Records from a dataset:
══════
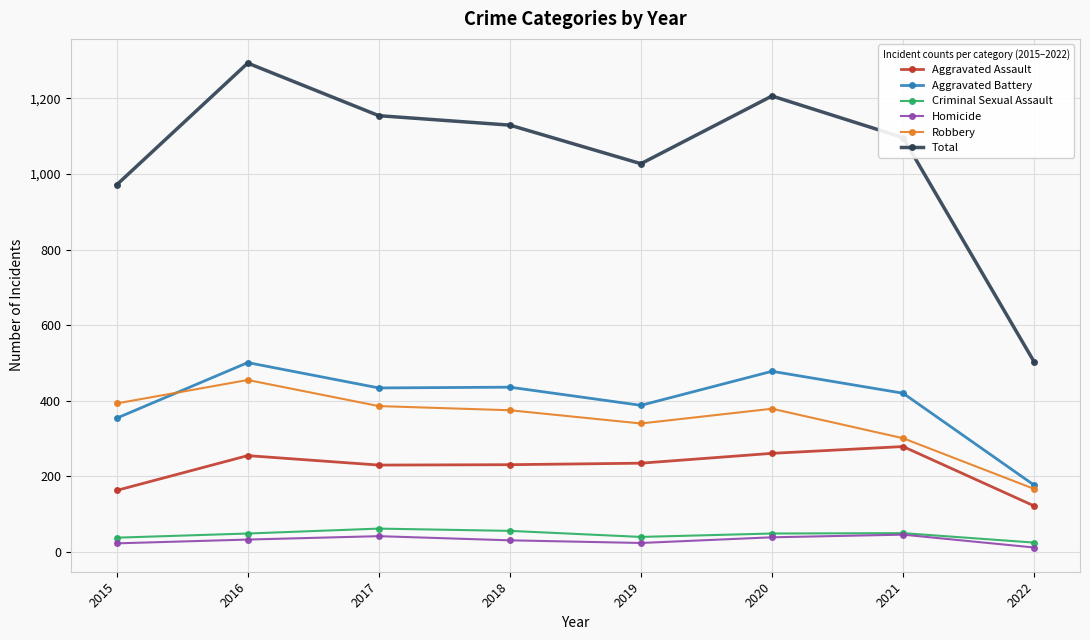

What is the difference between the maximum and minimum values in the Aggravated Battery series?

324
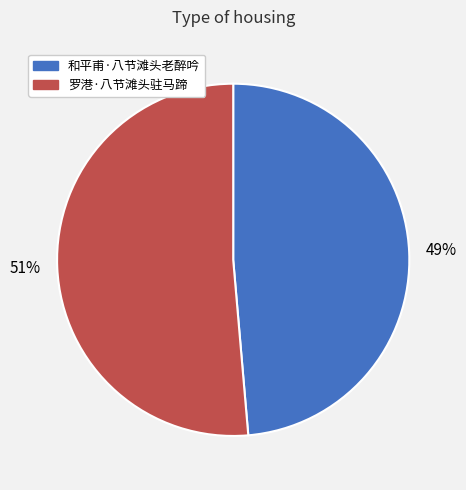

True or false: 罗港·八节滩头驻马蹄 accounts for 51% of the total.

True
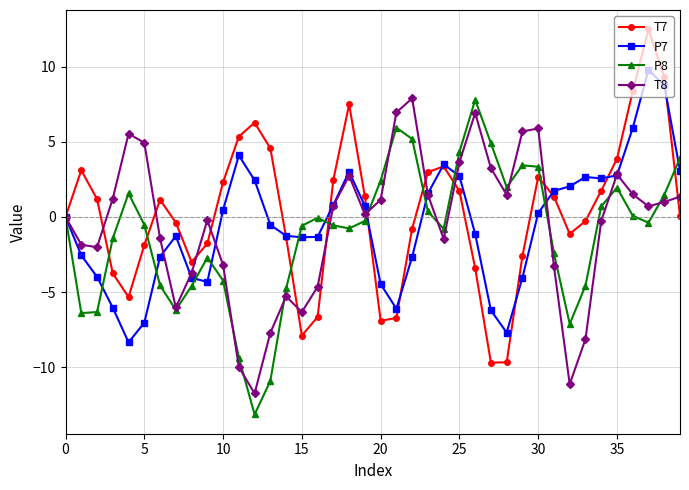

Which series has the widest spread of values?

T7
══════
Your instructions:
Retype every one of the records above word for word. Leave the pictures out.

Result:
What is the difference between the maximum and minimum values in the Aggravated Battery series?

324

True or false: 罗港·八节滩头驻马蹄 accounts for 51% of the total.

True

Which series has the widest spread of values?

T7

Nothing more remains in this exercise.